Diesen hätten wir sicher bei der Abfahrt vom Schrattnerkogel nach dem ursprünglich geplanten Wiederanstieg, wie wir ihn schon öfter einmal gemacht hatten, in voller Länge auskosten können. Aber der im kammnahen Bereich nach wie vor sehr starke Wind und die Aussicht, ein weiteres Mal während des Schlussanstiegs und beim Umrüsten dagegen ankämpfen zu müssen, haben uns den Plan verleidet.

Pulver im Kar
Pulver im Kar

 

Daher haben wir jetzt im Kar die besten Bereiche gesucht, um durch den dort noch konservierten Pulverschnee doch noch genussvoll abzufahren. Diese Übung ist ganz gut gelungen. Nach der Geländestufe haben wir uns dann in die Aufstiegsspur am Forstweg hineingestellt und sind darin bzw. durch den Pulverschnee knapp daneben genussvoll abgefahren.
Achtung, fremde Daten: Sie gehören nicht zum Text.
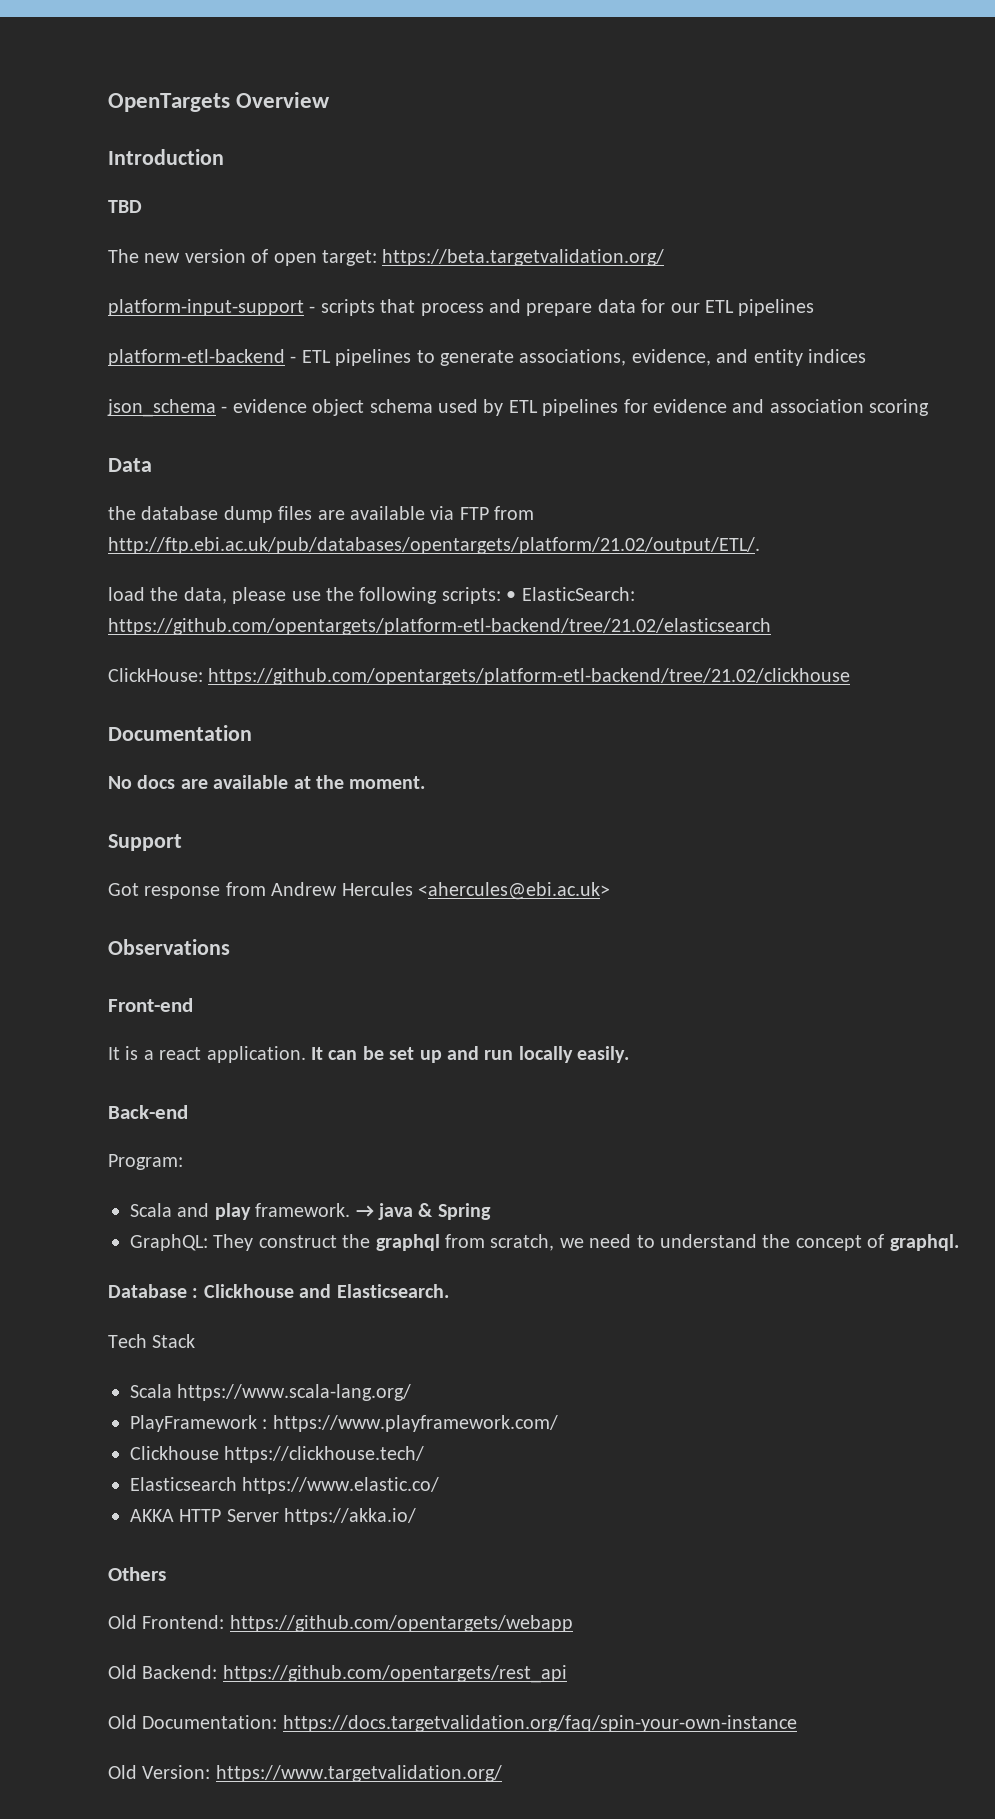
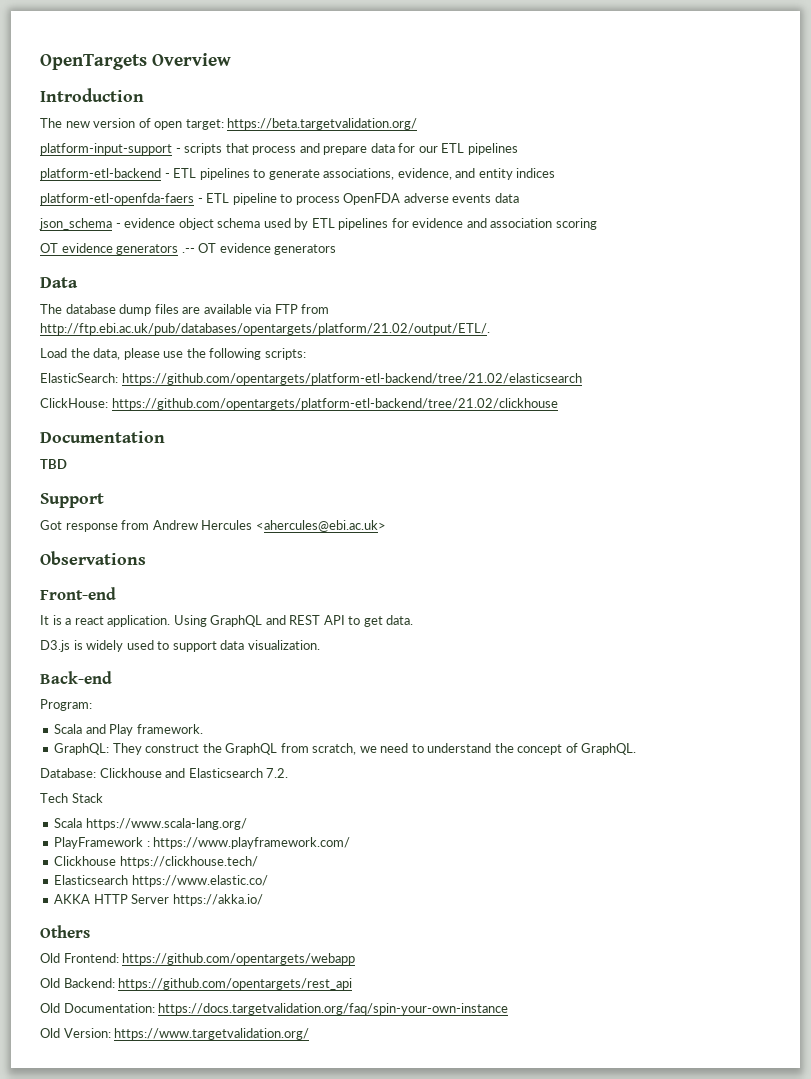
[108,200,142,213] // TBD -> (144, 95) none
(866, 356) none -> [40,193,519,205] // platform-etl-openfda-faers - ETL pipeline to process OpenFDA adverse events data
(930, 407) none -> [40,243,337,255] // OT evidence generators .-- OT evidence generators
[108,506,136,520] the -> [40,304,62,314] The
[108,587,145,601] load -> [40,348,67,358] Load
[506,591,517,601] • -> (306, 354) //
[108,775,426,789] No docs are available at the moment. -> [40,459,67,469] TBD
[311,1046,630,1063] It can be set up and run locally easily. -> [173,615,414,627] [40,640,320,652] Using GraphQL and REST API to get data. // D3.js is widely used to support data visualization.
[214,1203,251,1220] play -> [109,724,134,736] Play
[355,1203,491,1220] → java & Spring -> (203, 729) none
[375,1234,440,1251] graphql -> [225,743,278,755] GraphQL
[889,1234,959,1251] [108,1284,449,1298] graphql. // Database : Clickhouse and Elasticsearch. -> [581,743,637,755] [40,768,289,778] GraphQL. // Database: Clickhouse and Elasticsearch 7.2.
Auch den grundsätzlich einladenden baumfreien Bereich östlich der Gamperhütte haben wir nicht angenommen und sind am Forstweg geblieben. Dort hätte uns sicher ein ähnlicher Schneemix geblüht wie in der Gipfelflanke. Lediglich einmal haben wir eine Wegkehre durch eine noch halbwegs pulvrige Waldschneise abgekürzt.

 

Schließlich haben wir uns in den geräumten Forstweg hineingestellt und sind ohne wesentliche Feindkontakte zum Ausgangspunkt der Tour abgefahren. Jetzt hat es sich jedenfalls ausgezahlt, dass wir uns im Anstieg jene Stellen, wo der Weg besonders tief geräumt war, eingeprägt hatten. Nach dem Verstauen der Ausrüstung im Auto ging es dann wieder talauswärts. Und weil die Suche nach einer geöffneten Einkehrstätte mittlerweile schon irgendwie zu jeder Tour dazu gehört sind wir nach der guten Erfahrung der Vorwoche am Ende wieder beim Wilhelmer in Aichdorf gelandet. Dem Heinrich darf ich berichten, dass die Hauptspeise des von mir gewählten Menüs diesmal ein Kotelett mit Grillgemüse und Braterdäpfel war. Andreas hat sich für ein – nach seiner Beurteilung -ausgezeichnetes Blunzengröstl mit einem Spiegelei entschieden.